- _DESCRIPTION OF THE TASK_: Only the lines holding "main" are wanted here; copy each from the listing.

::::::::::

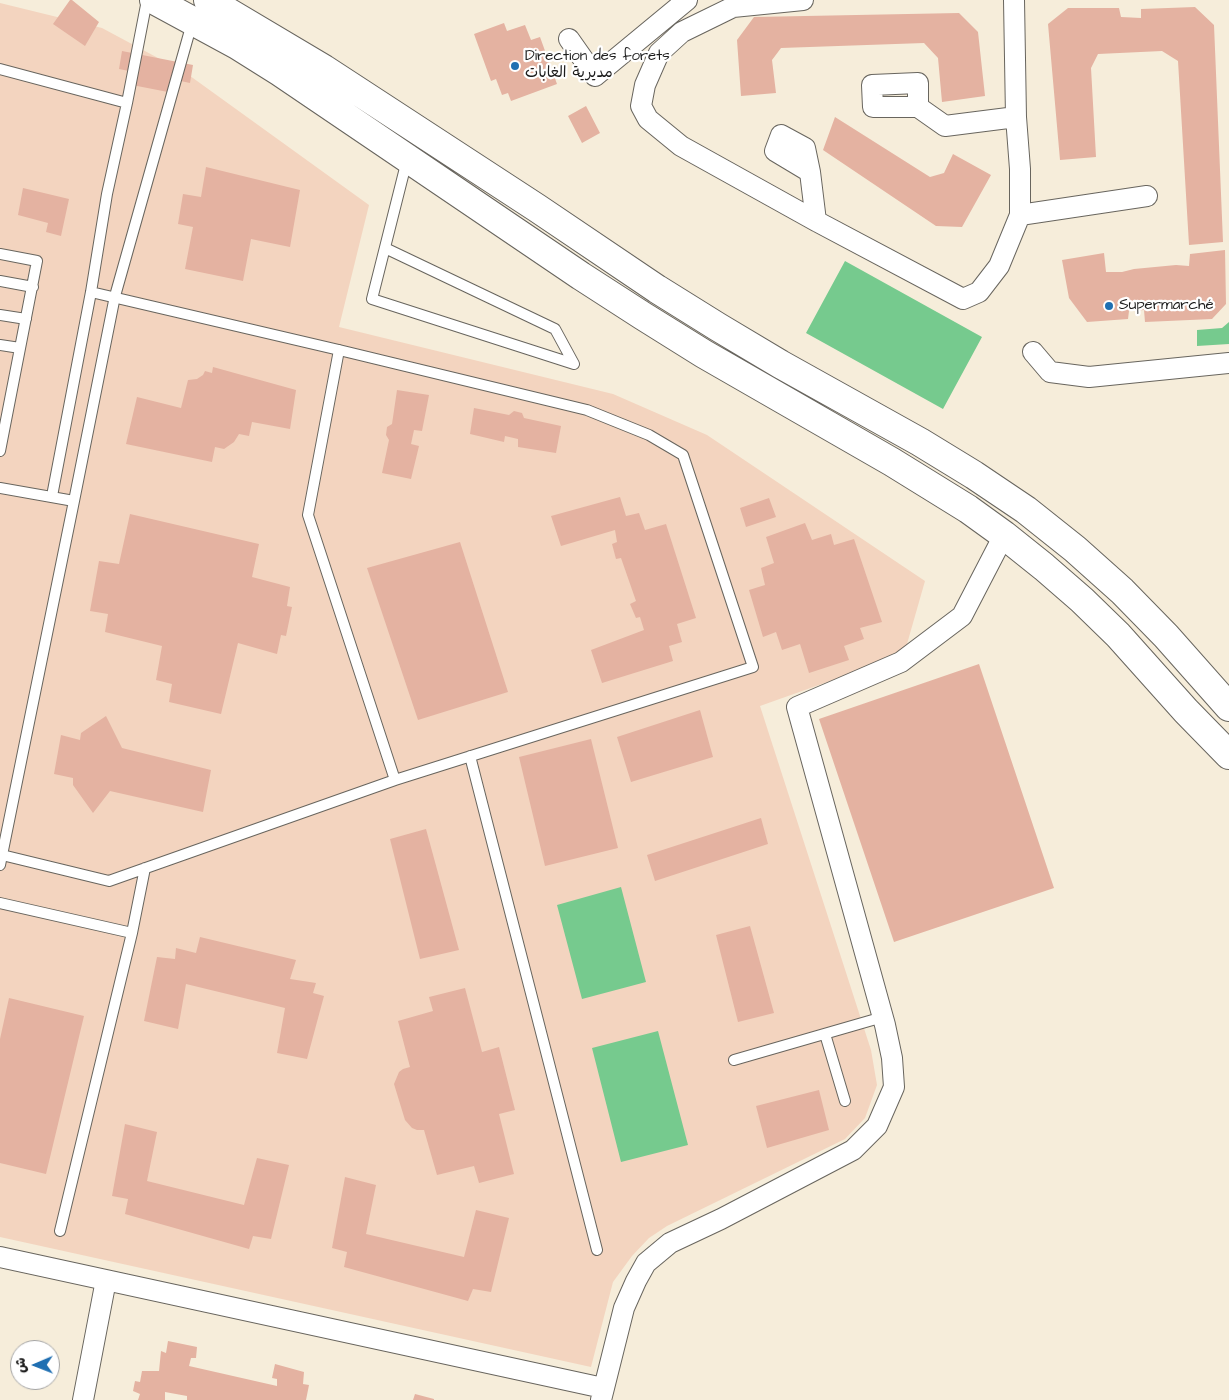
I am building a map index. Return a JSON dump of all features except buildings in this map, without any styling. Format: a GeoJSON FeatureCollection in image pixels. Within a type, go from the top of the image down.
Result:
{"type":"FeatureCollection","features":[{"type":"Feature","properties":{"kind":"main road"},"geometry":{"type":"LineString","coordinates":[[154,0],[201,10],[324,69],[657,289],[780,364],[920,442],[974,475],[1026,510],[1075,549],[1122,591],[1166,636],[1229,706]]}},
{"type":"Feature","properties":{"kind":"main road"},"geometry":{"type":"LineString","coordinates":[[201,10],[280,72],[642,316],[930,485],[1004,535],[1082,600],[1118,635],[1186,711],[1229,755]]}},
{"type":"Feature","properties":{"kind":"street"},"geometry":{"type":"LineString","coordinates":[[569,39],[595,76],[687,0]]}},
{"type":"Feature","properties":{"kind":"street"},"geometry":{"type":"LineString","coordinates":[[802,0],[733,7],[682,32],[659,54],[645,85],[641,106],[648,119],[681,146],[816,221],[963,299],[979,292],[999,266],[1020,215],[1014,0]]}},
{"type":"Feature","properties":{"kind":"street"},"geometry":{"type":"LineString","coordinates":[[918,107],[945,126],[1016,118]]}},
{"type":"Feature","properties":{"kind":"street"},"geometry":{"type":"LineString","coordinates":[[810,172],[816,221]]}},
{"type":"Feature","properties":{"kind":"street"},"geometry":{"type":"LineString","coordinates":[[1020,215],[1147,196]]}},
{"type":"Feature","properties":{"kind":"street"},"geometry":{"type":"LineString","coordinates":[[1033,352],[1050,372],[1089,377],[1229,362]]}},
{"type":"Feature","properties":{"kind":"street"},"geometry":{"type":"LineString","coordinates":[[0,1257],[602,1394],[624,1308],[646,1262],[670,1243],[721,1219],[853,1150],[877,1126],[894,1087],[892,1058],[883,1017],[797,707],[901,662],[962,616],[1004,535]]}},
{"type":"Feature","properties":{"kind":"street"},"geometry":{"type":"LineString","coordinates":[[83,1400],[106,1280]]}},
{"type":"Feature","properties":{"kind":"lane"},"geometry":{"type":"LineString","coordinates":[[52,496],[91,292],[106,194],[127,103],[147,0]]}},
{"type":"Feature","properties":{"kind":"lane"},"geometry":{"type":"LineString","coordinates":[[91,292],[115,296],[587,410],[648,435],[683,455],[753,667],[395,780],[109,880],[1,860],[115,296],[201,10]]}},
{"type":"Feature","properties":{"kind":"lane"},"geometry":{"type":"LineString","coordinates":[[0,69],[127,103]]}},
{"type":"Feature","properties":{"kind":"lane"},"geometry":{"type":"LineString","coordinates":[[386,248],[555,329],[574,364],[372,299],[407,158]]}},
{"type":"Feature","properties":{"kind":"lane"},"geometry":{"type":"LineString","coordinates":[[0,254],[38,261],[0,451]]}},
{"type":"Feature","properties":{"kind":"lane"},"geometry":{"type":"LineString","coordinates":[[0,281],[33,287]]}},
{"type":"Feature","properties":{"kind":"lane"},"geometry":{"type":"LineString","coordinates":[[0,314],[26,319]]}},
{"type":"Feature","properties":{"kind":"lane"},"geometry":{"type":"LineString","coordinates":[[0,345],[20,348]]}},
{"type":"Feature","properties":{"kind":"lane"},"geometry":{"type":"LineString","coordinates":[[339,350],[308,515],[395,780]]}},
{"type":"Feature","properties":{"kind":"lane"},"geometry":{"type":"LineString","coordinates":[[0,488],[74,501]]}},
{"type":"Feature","properties":{"kind":"lane"},"geometry":{"type":"LineString","coordinates":[[470,756],[597,1250]]}},
{"type":"Feature","properties":{"kind":"lane"},"geometry":{"type":"LineString","coordinates":[[60,1231],[132,933],[145,868]]}},
{"type":"Feature","properties":{"kind":"lane"},"geometry":{"type":"LineString","coordinates":[[0,903],[132,933]]}},
{"type":"Feature","properties":{"kind":"lane"},"geometry":{"type":"LineString","coordinates":[[734,1060],[883,1017]]}},
{"type":"Feature","properties":{"kind":"lane"},"geometry":{"type":"LineString","coordinates":[[826,1034],[845,1102]]}},
{"type":"Feature","properties":{"kind":"shaded area"},"geometry":{"type":"Polygon","coordinates":[[[0,3],[102,28],[186,73],[369,205],[339,327],[613,394],[707,435],[925,581],[905,651],[889,660],[760,706],[871,1050],[877,1085],[865,1118],[845,1139],[667,1226],[649,1238],[632,1256],[613,1282],[591,1367],[0,1237],[0,3]]]}},
{"type":"Feature","properties":{"kind":"green space"},"geometry":{"type":"Polygon","coordinates":[[[845,261],[982,337],[943,409],[806,333],[845,261]]]}},
{"type":"Feature","properties":{"kind":"green space"},"geometry":{"type":"Polygon","coordinates":[[[1229,322],[1229,344],[1197,346],[1197,330],[1222,328],[1229,322]]]}},
{"type":"Feature","properties":{"kind":"green space"},"geometry":{"type":"Polygon","coordinates":[[[621,887],[646,982],[582,999],[557,905],[621,887]]]}},
{"type":"Feature","properties":{"kind":"green space"},"geometry":{"type":"Polygon","coordinates":[[[658,1031],[688,1145],[621,1162],[592,1048],[658,1031]]]}},
{"type":"Feature","properties":{"kind":"place","name":"Direction des forets مديرية الغابات"},"geometry":{"type":"Point","coordinates":[515,66]}},
{"type":"Feature","properties":{"kind":"place","name":"Supermarché"},"geometry":{"type":"Point","coordinates":[1109,306]}}]}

::::::::::

- _FINISHED EXERCISE_:
{"type":"FeatureCollection","features":[{"type":"Feature","properties":{"kind":"main road"},"geometry":{"type":"LineString","coordinates":[[154,0],[201,10],[324,69],[657,289],[780,364],[920,442],[974,475],[1026,510],[1075,549],[1122,591],[1166,636],[1229,706]]}},
{"type":"Feature","properties":{"kind":"main road"},"geometry":{"type":"LineString","coordinates":[[201,10],[280,72],[642,316],[930,485],[1004,535],[1082,600],[1118,635],[1186,711],[1229,755]]}},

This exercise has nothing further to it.